__About this exercise__: When you return the data, keep every word exact and include none of the images.

--- Data for the task Enclosed Below ---

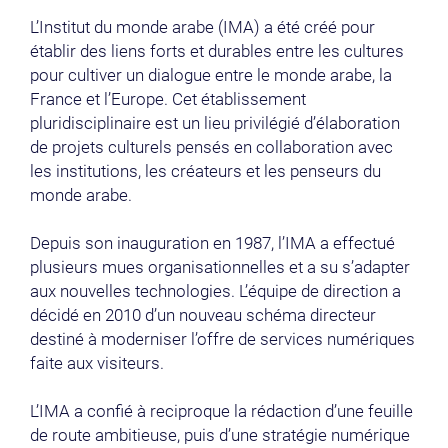
L’Institut du monde arabe (IMA) a été créé pour
établir des liens forts et durables entre les cultures
pour cultiver un dialogue entre le monde arabe, la
France et l’Europe. Cet établissement
pluridisciplinaire est un lieu privilégié d’élaboration
de projets culturels pensés en collaboration avec
les institutions, les créateurs et les penseurs du
monde arabe.
Depuis son inauguration en 1987, l’IMA a effectué
plusieurs mues organisationnelles et a su s’adapter
aux nouvelles technologies. L’équipe de direction a
décidé en 2010 d’un nouveau schéma directeur
destiné à moderniser l’offre de services numériques
faite aux visiteurs.
L’IMA a confié à reciproque la rédaction d’une feuille
de route ambitieuse, puis d’une stratégie numérique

--- End of Enclosed Data for the task ---

__Response box__:
L’Institut du monde arabe (IMA) a été créé pour
établir des liens forts et durables entre les cultures
pour cultiver un dialogue entre le monde arabe, la
France et l’Europe. Cet établissement
pluridisciplinaire est un lieu privilégié d’élaboration
de projets culturels pensés en collaboration avec
les institutions, les créateurs et les penseurs du
monde arabe.
Depuis son inauguration en 1987, l’IMA a effectué
plusieurs mues organisationnelles et a su s’adapter
aux nouvelles technologies. L’équipe de direction a
décidé en 2010 d’un nouveau schéma directeur
destiné à moderniser l’offre de services numériques
faite aux visiteurs.
L’IMA a confié à reciproque la rédaction d’une feuille
de route ambitieuse, puis d’une stratégie numérique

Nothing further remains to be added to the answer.